Conforme o professor, no niilismo passivo, representado pelas intenções de Jobu, propõe-se apenas a destruição dos valores sem colocar nada no lugar, podendo levar à desagregação social, à destruição de tradições, a conflitos entre indivíduos e instituições sociais – no caso, o que aconteceu com Jobu e sua família – ou a situações piores, como massacres e suicídios.

Ezimar Bravin, professor de filosofia e sociologia da Escola Monteiro (Imagem: Monteiro)

Segundo Bravin, a perda de referenciais pode ser devastadora para seres sociais, como os humanos. Agora, em relação ao niilismo ativo, evocado por Evelyn Wang, a destruição de valores que negam a vida pode resultar em pequenas ou grandes transformações, desde a forma como tratamos outra pessoa ou como sistemas políticos e econômicos se comportam.

TUDO AO MESMO TEMPO NO MESMO LUGAR

No filme, a antagonista Jobu Tupaki, com a intenção de pôr um fim à sua vida vazia de motivações e carregada da falta de significados, constrói um elemento chamado “Bagel”, que é a junção de TUDO que existe, ao mesmo tempo, em um único lugar – fazendo alusão ao título do longa metragem. Assim, Jobu obtém como resultado o NADA, uma espécie de antimatéria que destrói tudo com o que entra em contato, o “Beagel”.

Begal, uma rosquinha feita de tudo (Imagem: A24 FIlmes)

De acordo com o professor Bravin, na filosofia antiga, entre os pensadores pré-socráticos, existiu Anaximandro de Mileto. Ele propôs – no sentido inverso ao do “Bagel” – que existia um princípio originário de tudo o que existe, o chamado Ápeiron.

“Ao que parece, Jobu procurou construir uma espécie de máquina de caos que causasse a destruição da realidade, daquilo que causava seu sofrimento”, contextualiza Bravin. “Diferentemente, na Filosofia, caos e ordem, que já foram vistos como opostos, hoje são vistos como complementares. É possível encontrar esse pensamento de complementaridade na Filosofia Oriental (o yin e yang), entre os pré-socráticos, como Heráclito de Éfeso e sua afirmação de que o equilíbrio e a harmonia estão na existência e interação dos contrários e, hoje em dia, no pensamento de filósofos como Gilles Deleuze”, conclui o professor.

Ainda evidenciando a dialética filosófica do filme, como a personalidade niilista passiva de Jobu possui uma figura que precisa se opor a ela, através de Evelyn, o Begal criado por Tupaki possui o “Olho” de Evelyn. Enquanto o Begal representa o nada, uma máquina de caos e destruição, o “Olho” de Evelyn se manifesta em um momento de amadurecimento e evolução da protagonista, sendo a antítese do Begal, representando assim a criação e o aprendizado, de modo a estabelecer um equilíbrio na trama.

▶ [Suas tarefas]:
1 - Você pode transcrever, sem nenhuma alteração, a parte do texto sobre o niilismo no filme que vai de "Ezimar Bravin, professor" até "econômicos se comportam.", inclusive?
2 - Como prosseguiria o texto sobre o niilismo no filme depois da última frase apresentada? Escreva a continuação.
Os registros não serão necessários.

Dados de reconstrução de cenas com múltiplas vistas:
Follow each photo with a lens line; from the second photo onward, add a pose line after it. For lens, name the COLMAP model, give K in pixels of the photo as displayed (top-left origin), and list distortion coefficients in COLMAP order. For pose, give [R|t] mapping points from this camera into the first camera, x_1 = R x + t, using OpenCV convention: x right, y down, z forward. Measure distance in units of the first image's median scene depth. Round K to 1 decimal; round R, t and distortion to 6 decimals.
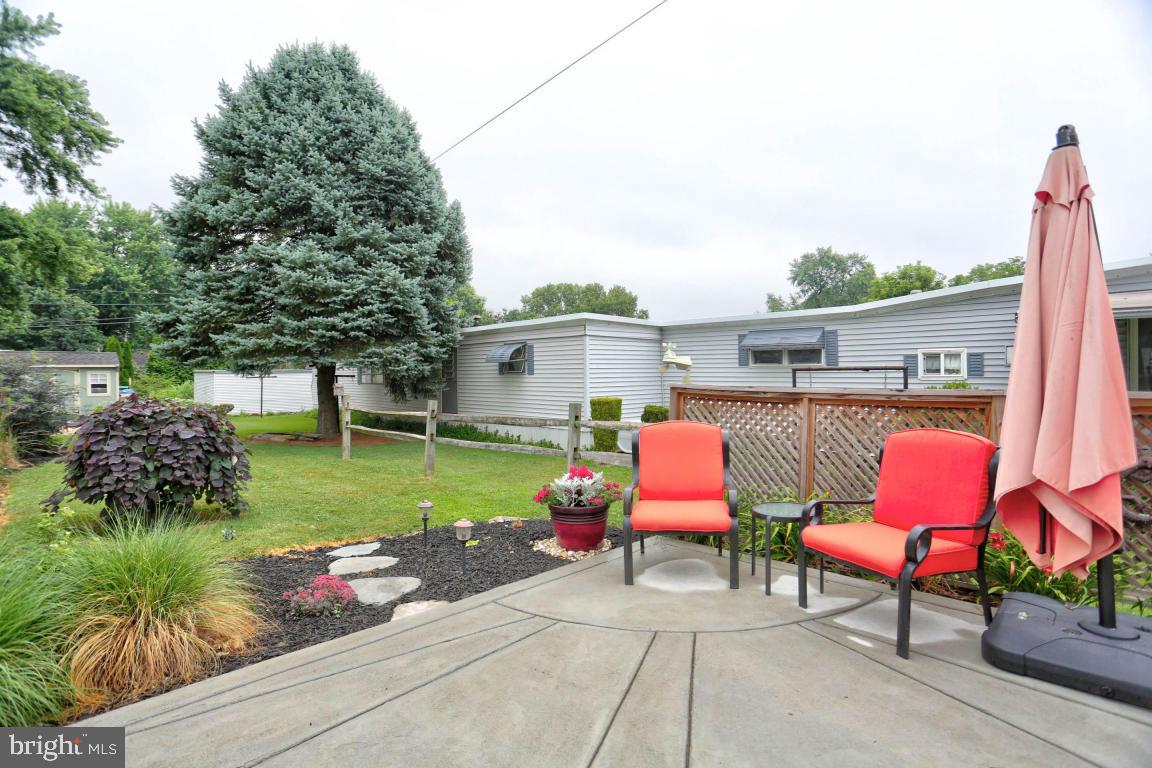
lens RADIAL K [[565.7, 0, 579.4], [0, 565.7, 373.5], [0, 0, 1]] dist [-0.072239, 0.030190]
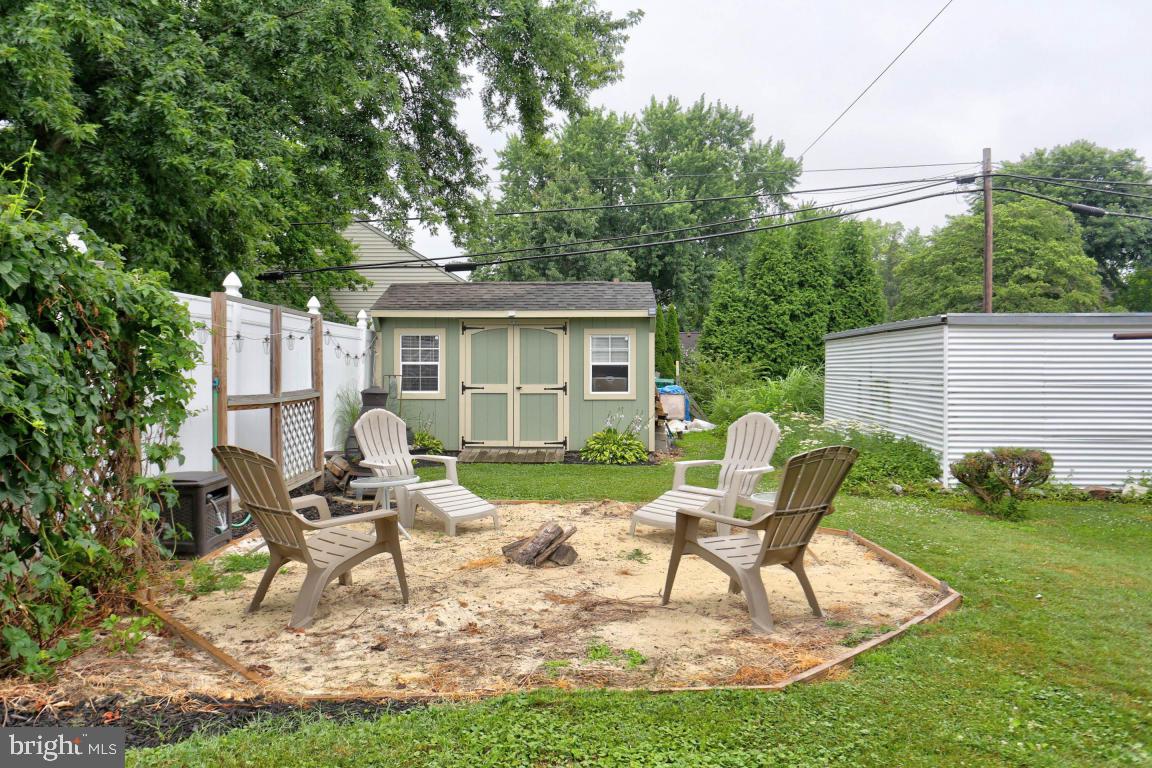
lens RADIAL K [[843.9, 0, 573.9], [0, 843.9, 350.9], [0, 0, 1]] dist [0.006553, 0.003412]
pose [[0.692672, -0.009472, -0.721191, -0.497585], [-0.010563, 0.999673, -0.023276, 0.022614], [0.721176, 0.023741, 0.692345, 0.596600]]
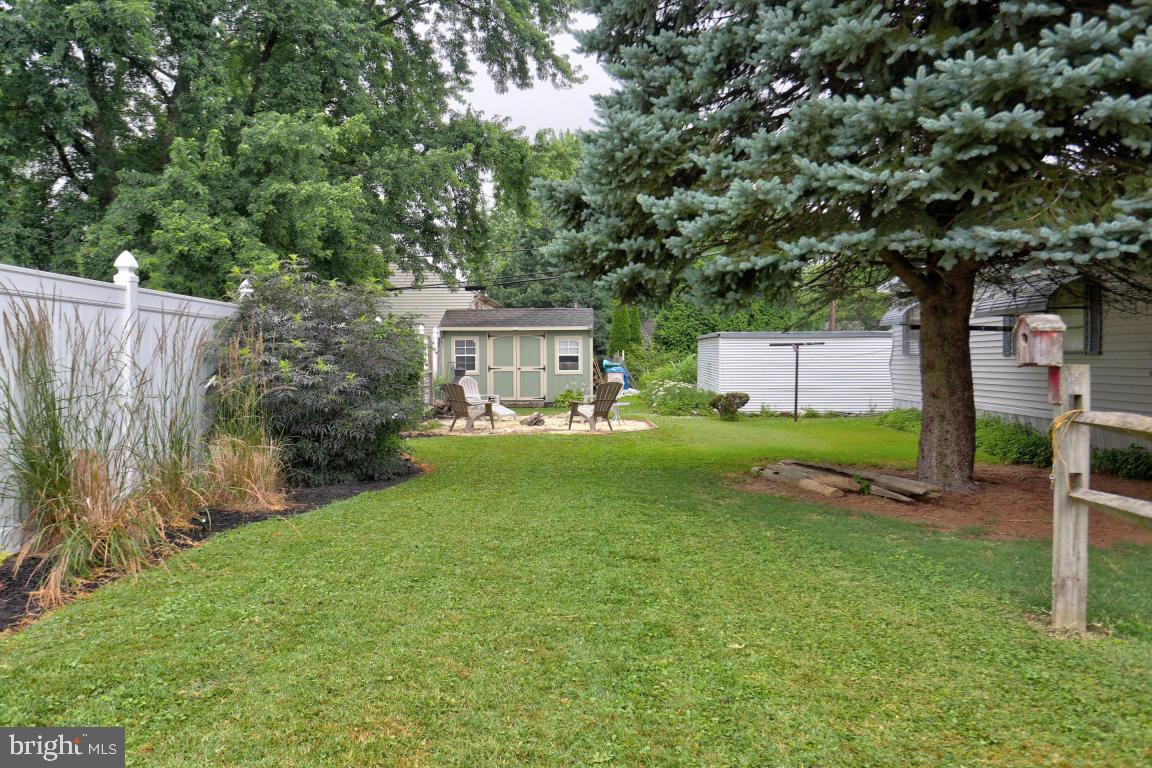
lens RADIAL K [[843.9, 0, 573.9], [0, 843.9, 350.9], [0, 0, 1]] dist [0.006553, 0.003412]
pose [[0.702679, -0.000186, -0.711507, -0.147954], [-0.003516, 0.999987, -0.003734, 0.016679], [0.711498, 0.005126, 0.702669, 0.282604]]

▶ [Respostas esperadas]:
1 -
Ezimar Bravin, professor de filosofia e sociologia da Escola Monteiro (Imagem: Monteiro)

Segundo Bravin, a perda de referenciais pode ser devastadora para seres sociais, como os humanos. Agora, em relação ao niilismo ativo, evocado por Evelyn Wang, a destruição de valores que negam a vida pode resultar em pequenas ou grandes transformações, desde a forma como tratamos outra pessoa ou como sistemas políticos e econômicos se comportam.

2 -
Tal oposição também se manifesta visualmente: enquanto a rosquinha é preta com o centro branco; o olhinho é branco com o centro preto, simbolizando os dois lados em conflito dentro do filme.

O olhinho na testa de Evelyn simboliza a ordem e o caos que existe nele (Imagem: A24 Filmes)

O Begal, a rosquinha, simboliza o caos e a ordem que existe nele (Imagem: A24 Filmes)

O QUE REALMENTE IMPORTA?

A história original escrita pelos Daniels se apresenta mais do que uma trama espetacular e movimentada, isso porque, além de mesclar incrivelmente os elementos dos gêneros ação, humor pastelão e ficção científica, a história usa desses ornamentos para encantar o telespectador e no fim entregar o que realmente importa, o aprendizado e autoconhecimento. Ao tocar questões humanas e elevá-las ao extremo, através do fio condutor que é a protagonista Evelyn Wang, a obra se condensa em um profundo debate sobre a vida que cada um gostaria de viver e a vida que cada um vive.

E aqui chegamos ao cerne de “Tudo em Todo Lugar ao Mesmo Tempo”: o filme explora tudo o que o Multiverso tem a oferecer, e faz isso com sensibilidade e sem medo de por uma história no centro de todo o caos que é o enredo, cujo propósito é fazer o telespectador refletir junto com os personagens da trama.

Ao deixar clara a importância de sonhar com novos dias, reconhecer o que realmente importa e construir com sensibilidade uma personagem humana o suficiente para entender os erros cometidos e enxergar o amadurecimento, aprendizado e o autoconhecimento como saída para os problemas (e não algo a ser evitado), a obra modifica não apenas os personagens envolvidos na trama, como também o telespectador.

O filme faz jus ao seu nome e une tudo ao mesmo tempo e, ao invés de uma bagunça desenfreada, entrega ao longo de toda a sua duração elementos cinematográficos distintos, debates e reflexões filosóficas conflitantes e uma linda jornada do herói, voltada ao amadurecimento. Tudo isso para obter como resultado a reflexão sobre o que realmente importa dentre tudo que está ali, no caso do filme: o reconhecimento de que a vida vale a pena, pois quem dá um sentido para ela somos nós, através do que escolhemos como importante.

No fim, se pela ficção científica se estabelece um mundo, pela reflexão e entendimento do próprio ser se estabelecem pessoas. Assim, “Tudo em Todo Lugar Ao Mesmo Tempo” é um ótimo filme para quem busca uma experiência cinematográfica incrível e enriquecedora, que deixa o telespectador completamente imerso na história.

Filme: Tudo em Todo Lugar ao Mesmo Tempo (Imagem: A24 Filmes)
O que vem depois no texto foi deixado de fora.